Finance
Charles Schwab & Other Banking Behemoths Teetering on the Brink of Catastrophic Insolvency

The recent tightening of monetary policy, desperately aimed at curbing runaway price inflation, has backfired spectacularly, igniting a devastating corrective trend in the valuation of financial instruments. Several of America’s most colossal banks have shamelessly exploited an accounting loophole, allowing them to avoid marking assets at their true market value. Instead, they deceitfully employ face values in their balance sheets by deceitfully proclaiming their intent to hold assets to maturity.
The most notorious offender, Charles Schwab, a bank that doubles as a high-profile stockbroker and owner of TD Ameritrade, had the audacity to possess the largest ratio of assets marked as “held to maturity” relative to capital by the end of 2022. Schwab’s staggering $173 billion in such assets dwarfed its capital, which stood at a paltry $37 billion. The difference between the market value and face value of assets held to maturity ballooned to an astonishing $14 billion.
Had these banking giants not relied on such underhanded accounting tactics, Schwab’s capital would have plummeted to a mere $23 billion, less than half of the $56 billion it boasted at the end of 2021. This value represents a pathetic fraction of its assets: less than 15% of those held to maturity, under 10% of securities, and under 5% of total assets. It’s worth mentioning that a tiny 3% increase in interest rates can annihilate 15% of the present value of an asset ten years from maturity, while a measly 1.5% increase can wreak similar havoc on a twenty-year asset.
Long-term interest rates have somehow remained stable in Q1 2023, but don’t be fooled—this house of cards could collapse at any moment. The Federal Deposit Insurance Corporation (FDIC) is scrambling to liquidate long-term assets from the already-defunct Silicon Valley Bank and Signature Bank to salvage its dwindling liquidity. Long-term interest rates are teetering on the edge, vulnerable to the whims of inflation expectations. Higher inflation could spell disaster, necessitating crippling nominal rates to maintain the same real rate. Furthermore, the US Congress’s stubborn refusal to raise the government’s debt ceiling, which is hurtling towards a default on obligations by August, could obliterate the value of treasuries held by banks.
Other banks flirting with financial ruin include the Bank of Hawaii and Banco Popular de Puerto Rico (BPPR). The Bank of Hawaii’s hypothetical shortfall at the end of 2022 exceeded a jaw-dropping 60% of its capital, while BPPR’s assets held to maturity were a ludicrous double its capital. The market capitalization of all three banks—Bank of Hawaii, BPPR, and Charles Schwab—plummeted between one-third and one-half in just a single month.

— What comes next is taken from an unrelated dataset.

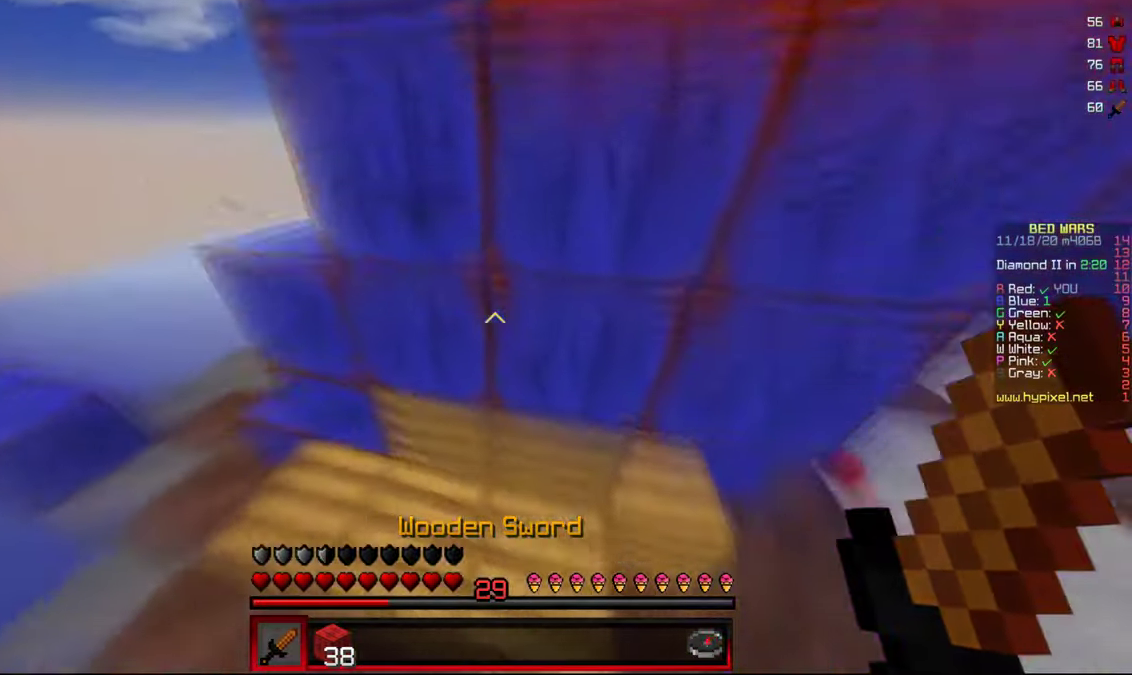
{"keys": ["d", "w"], "mouse": [], "events": [[200, "w", "up"], [417, "w", "down"]]}
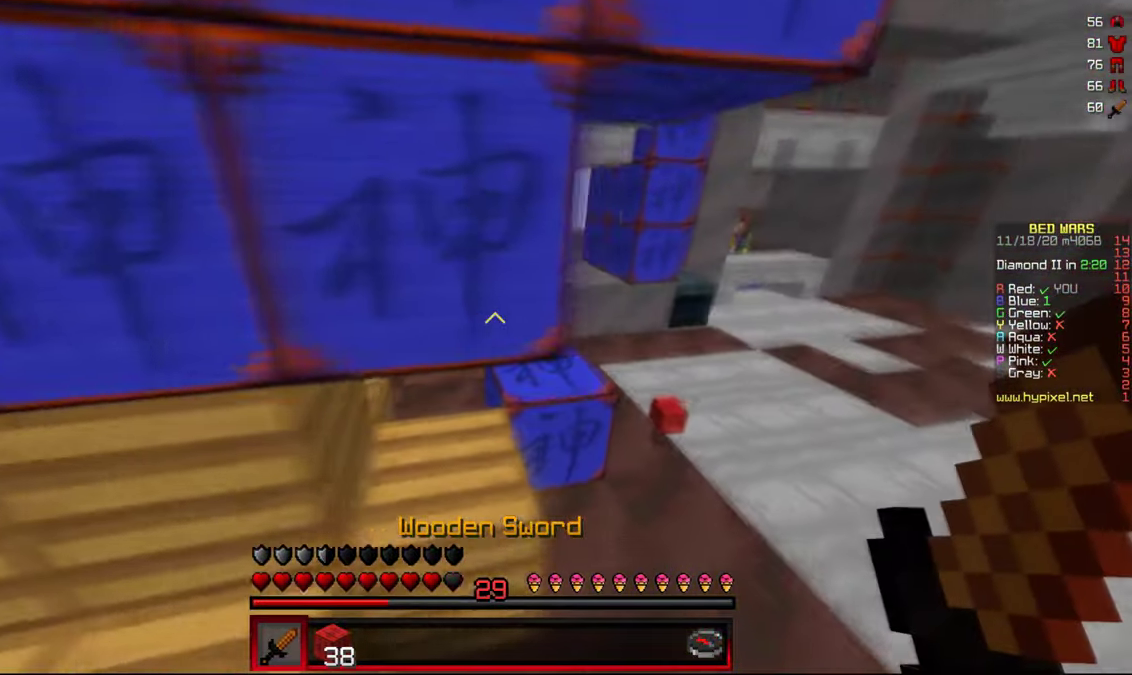
{"keys": ["d", "w"], "mouse": ["left"], "events": [[317, "mouse_left", "down"], [450, "mouse_left", "up"], [484, "mouse_left", "down"]]}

It’s impossible to say whether these titanic financial institutions are genuinely on the precipice of a catastrophic insolvency, but their suspicious reliance on this questionable accounting method raises serious red flags. The risk of insolvency is now at its most perilous in over a decade.
Central banks might be able to put a Band-Aid on liquidity problems and continue raising interest rates to fight price inflation, but they’re utterly powerless to resolve solvency issues without radically upending monetary policy or resorting to shameless bailouts. These desperate measures would only fuel inflation expectations, exacerbating the calamitous depreciation of long-term assets. In the end, the Federal Reserve may be forced to accept the brutal reality: the most effective way to save the entire financial system is to let these failing behemoths collapse in spectacular fashion.